Has this ever happened to you? You train and train for months to run a race, put both brawn and brain power into everything leading up to this event, and then race day comes and—for whatever reason—it ends in a big ol’ fail? Well, me too, and it sucked. And this is how I’m getting back to real life.
So you had a race fail…
Up until today, my worst race was not my first half marathon when I had a head cold and was not well-trained and it was unseasonably hot and it took me a million years to finish. And my worst race wasn’t the marathon I ran in the pouring rain, because that was insane and hard, but I finished and was super proud. No. My worst race was my pacer fail when I ran in much hotter and more humid weather than anticipated and I couldn’t keep up the pace because I was so overheated. I fell back from the pace group for the last couple miles and had to try super hard not to cry while I took my pace shirt off (free show, woo woo) and turned it inside-out. I felt like such a failure, and like I let so many people down.
Worst Race Ever
My worst race was my pacer fail when I ran in much hotter and more humid weather than anticipated and I couldn’t keep up the pace because I was so overheated. I fell back from the pace group for the last couple miles and had to try super hard not to cry while I took my pace shirt off (free show woo woo) and turned it inside-out, letting people know not to follow me because I was currently off the rails. I felt like such a failure, and like I let so many people down.
But I recovered. Lots of other people had a bad race that day because of the weather. I just rolled with it, knowing that you can’t control the weather, and I can’t control my body’s utter inability to deal with heat.
Then my marathon fail happened and it was a little harder to swallow. Unlike training for a half, training for a marathon was several months longer. There were so many more hours put into training. I lost my first toe nail! Every bit of spare time became about running.
Yo Dawg, I heard you like running
Yes, I had work and had household obligations. Yes, we got lots of quality family time together. But I couldn’t do other hobbies because I’d use my free time to run. And if I didn’t have to run, I’d be asleep because I was exhausted all the time. Or I’d be eating. Spent lots of time eating. I had fun training and running crazy distances, but it was really starting to take a toll. Honestly, the joy that I had running with friends and doing lots of races this year was tempered with disillusionment after too many late-night, last-resort runs on the treadmill, staring at a brick wall while I ran in place just to get miles.
I’m bored just thinking about it.
What ended up happening was that our family caught a stomach bug. Each of us experienced stomach problems a couple days apart and I was the last one to get it. Not nerves. Not heat. A frickin’ virus. I blamed myself, thinking that I could have avoided it with more sleep or better nutrition, but I knew it wasn’t my fault. There was no avoiding it. It was just damned bad luck.

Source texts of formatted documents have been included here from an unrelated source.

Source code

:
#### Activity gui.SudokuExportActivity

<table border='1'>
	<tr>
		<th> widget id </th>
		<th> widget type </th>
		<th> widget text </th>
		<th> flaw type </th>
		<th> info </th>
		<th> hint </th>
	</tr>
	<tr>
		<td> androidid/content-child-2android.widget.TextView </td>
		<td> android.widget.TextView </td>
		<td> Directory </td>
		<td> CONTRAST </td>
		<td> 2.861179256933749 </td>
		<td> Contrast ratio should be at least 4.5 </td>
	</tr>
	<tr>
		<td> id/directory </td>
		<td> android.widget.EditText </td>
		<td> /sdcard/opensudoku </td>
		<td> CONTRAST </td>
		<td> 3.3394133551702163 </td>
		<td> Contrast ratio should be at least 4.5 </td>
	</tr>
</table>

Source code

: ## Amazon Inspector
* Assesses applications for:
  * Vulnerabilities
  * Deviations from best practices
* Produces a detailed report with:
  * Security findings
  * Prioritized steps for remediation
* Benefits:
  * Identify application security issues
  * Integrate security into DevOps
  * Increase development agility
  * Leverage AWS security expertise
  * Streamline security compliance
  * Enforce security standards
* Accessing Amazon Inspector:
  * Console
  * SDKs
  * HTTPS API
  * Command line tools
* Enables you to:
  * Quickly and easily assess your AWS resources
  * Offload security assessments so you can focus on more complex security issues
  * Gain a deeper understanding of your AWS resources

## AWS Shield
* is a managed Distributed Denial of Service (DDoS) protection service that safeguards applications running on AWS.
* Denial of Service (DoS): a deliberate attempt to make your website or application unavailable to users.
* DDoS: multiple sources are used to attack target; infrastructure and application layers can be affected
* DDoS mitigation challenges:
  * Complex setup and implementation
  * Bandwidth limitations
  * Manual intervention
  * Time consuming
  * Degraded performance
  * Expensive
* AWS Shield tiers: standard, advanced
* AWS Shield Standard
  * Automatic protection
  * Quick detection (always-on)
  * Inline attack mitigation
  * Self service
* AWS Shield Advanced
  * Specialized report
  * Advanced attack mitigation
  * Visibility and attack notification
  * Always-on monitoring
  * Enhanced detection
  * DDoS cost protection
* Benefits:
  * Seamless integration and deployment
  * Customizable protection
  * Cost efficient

People told me to do another upcoming race, and I said I knew I could and it’d be alright. The problem is that I really didn’t want to. I had built up to this big thing and it didn’t turn out, but that didn’t mean I was obligated to try again. Sometimes things just blow up or fall through and you can look at the mess and go, “Huh, that sucks,” and walk away.
There isn’t a lesson or a neat package to put this in. Just bad luck.
I just wanted to put this out there because I don’t tend to hide my shortcomings nor the disappointments that I experience. Whenever I talk about something that I messed up or something that didn’t work out, people are so supportive. And then they know that they can tell me when something went wrong for them, because I get it.